The AAAA and the Story County Conservation Board host monthly educational programs for the public from January to November. Meetings are on the 3rd Saturday of each month, except December, at 7:30 PM. Visitors are encouraged to join us. A list of the programs for this year can be found below.

All programs will be held at the Story County Conservation Center at McFarland Park unless noted otherwise in the program for that month. Presentations are subject to change.  Afterwards, weather and and sunset permitting, we will move to the club's Observatory located just East of the Story County Conservation Center for astronomical observing. Telescopes and binoculars will be available for your viewing pleasure.

At each of our meetings we include a short description of a few of the astronomical sights that can be seen during the coming month.

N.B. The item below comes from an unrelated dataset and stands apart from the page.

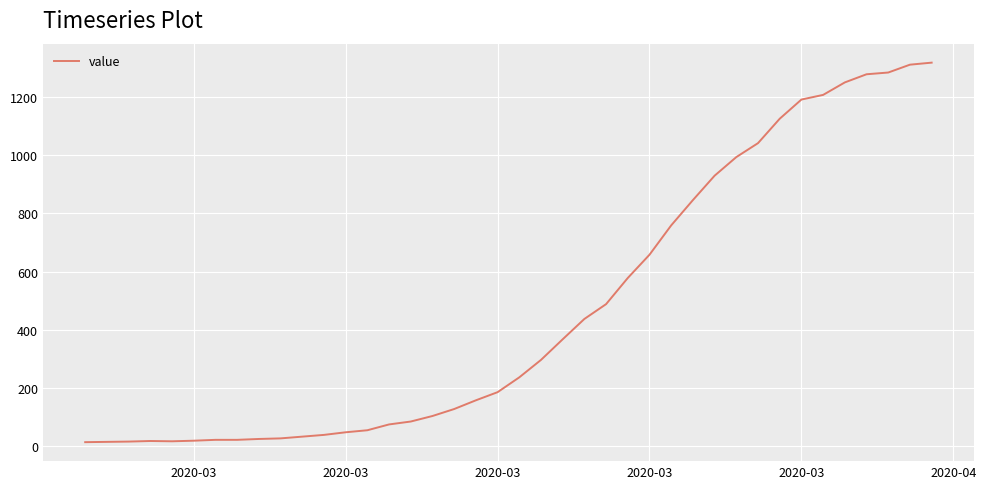

How many lines are shown in the chart?

1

All information is not complete.  We will continue to update this as we get more information.  

Jan 17 Amateur Astro-Imaging with a DSLR Believe it or not, amateur astronomers with modest equipment are taking pictures of galaxies and nebulae that rival and in many cases far surpass the images from major observatories produced just a few years ago.  Award-winning astro-photographer (and AAAA club member) Jim Bonser will share some of his insights on imaging with a Digital Single Lens Reflex (DSLR) camera as well as some of the image processing techniques he uses to make stunning astrophotos.  
Feb 21 Searching for Dark Matter

Dark Matter and Dark Energy are huge mysteries in Astronomy.  The observational evidence for both will be presented, including the observations and experiments under way to understand what Dark Matter is.

Mar 21 Charles Messier and the Messier Catalogue Are you up for a Messier Marathon?  March is one of the best times of the year to attempt to see all 110 objects in the Messier Catalog.  Come to hear about this fascinating astronomer nicknamed the “Comet Ferret” and his popular catalog of deep sky objects; The Messier Catalog.  
Apr 18 Astronomy Day A talk on astronomy with the younger astronomers in mind.  There will be activities and demonstrations geared for Elemetary/young teens.  The talks and demos will mainly focus on telescopes, meteors and planets.
May 16 Eclipses in 2015 and Preparing for the Total Solar Eclipse in 2017 We were treated to two Solar and two Lunar eclipses in 2014 visible from here in Iowa.  There will be four eclipses in 2015 as well, but only the two lunar eclipses will be visible for us.  Come and find out what eclipses are and how best to observe them.  The total solar eclipse in 2017 will also be discussed so we can all be prepared for it.

June 20 Solar Picnic Solar Picnic - We will have the solar picnic for our June meeting.  We will start to eat at 6 PM and then a presentation on getting to know your observatory at 7.  The club will provide the meat, bring a side dish and plastic plates/flatware/cups and join us.  
July 18 Pluto and New Horizons Join us as Evan Zerby of Iowa State University guides us through the arrival to the last unvisited planet! (Or is it?) In part five of the acclaimed Robots in Space series Evan spins the tale of the mission to the most loved planet in the solar system!  What will we find?  Moons?  Rings? Join us for Robots in Space V and find out!  Come and listen to Evan Zerby tell us about Pluto and the New Horizons mission.  
Aug 15 2015 Iowa Star Party Join us at the Iowa Star Party.  
Sept 19 Women in Astronomy Women in Astronomy - Come out and join us for a talk by Deb Bonser on Women in Astronomy - both at the telescope and supporting their Astronomers  
Oct  17 New Horizon Spacecraft uncovers Pluto Al Johnson will lead a discussion of the latest findings from Pluto. There will be new photos from the latest flyby of Pluto and discussion (maybe some debate) about what these pictures tell us.   
Nov 21 Globular Clusters Globular clusters are spherical collections of stars that orbit galaxies. These beautiful objects are a favorite target for backyard telescopes and star parties. A globular cluster may have anywhere from hundreds of thousands to millions of stars packed into a (relatively) small space. Our Milky Way galaxy has about 160 known globulars orbiting around it currently. Some other galaxies such as the Andromeda galaxy have several hundred.

Globular clusters are in many ways mysterious. The stars inside tend to be very old, some perhaps as old or older than their host galaxy. Astronomers don't know for sure how they formed and how they evolved over time. So there's lots of opportunities for research into their nature.

Join us as we explore these beautiful enigmas that dance around our galaxy and other galaxies. If it's clear, we'll go out afterward and view some of them up close (at least virtually!) and personal.